> _Problem to work on_
Print the records below exactly, leaving out nothing.
Data under study section start
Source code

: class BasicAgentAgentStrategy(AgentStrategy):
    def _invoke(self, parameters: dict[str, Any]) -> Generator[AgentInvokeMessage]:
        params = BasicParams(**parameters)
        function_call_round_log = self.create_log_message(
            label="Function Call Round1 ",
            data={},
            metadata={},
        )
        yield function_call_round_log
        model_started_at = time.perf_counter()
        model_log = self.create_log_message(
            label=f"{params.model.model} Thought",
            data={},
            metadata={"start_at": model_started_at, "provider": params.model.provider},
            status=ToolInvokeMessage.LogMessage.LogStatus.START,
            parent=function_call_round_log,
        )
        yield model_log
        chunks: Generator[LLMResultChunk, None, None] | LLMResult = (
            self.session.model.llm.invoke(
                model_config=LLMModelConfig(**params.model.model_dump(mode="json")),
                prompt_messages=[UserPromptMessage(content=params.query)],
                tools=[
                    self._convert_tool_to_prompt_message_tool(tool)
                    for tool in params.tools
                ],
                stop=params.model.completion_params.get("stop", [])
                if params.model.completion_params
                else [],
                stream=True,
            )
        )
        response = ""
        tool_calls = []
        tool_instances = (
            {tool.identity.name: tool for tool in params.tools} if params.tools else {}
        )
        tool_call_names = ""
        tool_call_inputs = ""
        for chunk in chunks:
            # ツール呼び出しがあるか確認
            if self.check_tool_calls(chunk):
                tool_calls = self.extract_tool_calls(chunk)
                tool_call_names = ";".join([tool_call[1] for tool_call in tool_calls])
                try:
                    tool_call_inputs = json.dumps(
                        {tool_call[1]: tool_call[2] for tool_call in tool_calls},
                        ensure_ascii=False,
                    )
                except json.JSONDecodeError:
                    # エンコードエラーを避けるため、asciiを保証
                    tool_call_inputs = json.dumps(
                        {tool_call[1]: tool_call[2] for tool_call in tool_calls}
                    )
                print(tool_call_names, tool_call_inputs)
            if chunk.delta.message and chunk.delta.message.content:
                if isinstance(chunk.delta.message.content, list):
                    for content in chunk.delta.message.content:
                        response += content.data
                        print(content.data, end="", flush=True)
Data under study section end
> _Exercise answer_
Source code

: class BasicAgentAgentStrategy(AgentStrategy):
    def _invoke(self, parameters: dict[str, Any]) -> Generator[AgentInvokeMessage]:
        params = BasicParams(**parameters)
        function_call_round_log = self.create_log_message(
            label="Function Call Round1 ",
            data={},
            metadata={},
        )
        yield function_call_round_log
        model_started_at = time.perf_counter()
        model_log = self.create_log_message(
            label=f"{params.model.model} Thought",
            data={},
            metadata={"start_at": model_started_at, "provider": params.model.provider},
            status=ToolInvokeMessage.LogMessage.LogStatus.START,
            parent=function_call_round_log,
        )
        yield model_log
        chunks: Generator[LLMResultChunk, None, None] | LLMResult = (
            self.session.model.llm.invoke(
                model_config=LLMModelConfig(**params.model.model_dump(mode="json")),
                prompt_messages=[UserPromptMessage(content=params.query)],
                tools=[
                    self._convert_tool_to_prompt_message_tool(tool)
                    for tool in params.tools
                ],
                stop=params.model.completion_params.get("stop", [])
                if params.model.completion_params
                else [],
                stream=True,
            )
        )
        response = ""
        tool_calls = []
        tool_instances = (
            {tool.identity.name: tool for tool in params.tools} if params.tools else {}
        )
        tool_call_names = ""
        tool_call_inputs = ""
        for chunk in chunks:
            # ツール呼び出しがあるか確認
            if self.check_tool_calls(chunk):
                tool_calls = self.extract_tool_calls(chunk)
                tool_call_names = ";".join([tool_call[1] for tool_call in tool_calls])
                try:
                    tool_call_inputs = json.dumps(
                        {tool_call[1]: tool_call[2] for tool_call in tool_calls},
                        ensure_ascii=False,
                    )
                except json.JSONDecodeError:
                    # エンコードエラーを避けるため、asciiを保証
                    tool_call_inputs = json.dumps(
                        {tool_call[1]: tool_call[2] for tool_call in tool_calls}
                    )
                print(tool_call_names, tool_call_inputs)
            if chunk.delta.message and chunk.delta.message.content:
                if isinstance(chunk.delta.message.content, list):
                    for content in chunk.delta.message.content:
                        response += content.data
                        print(content.data, end="", flush=True)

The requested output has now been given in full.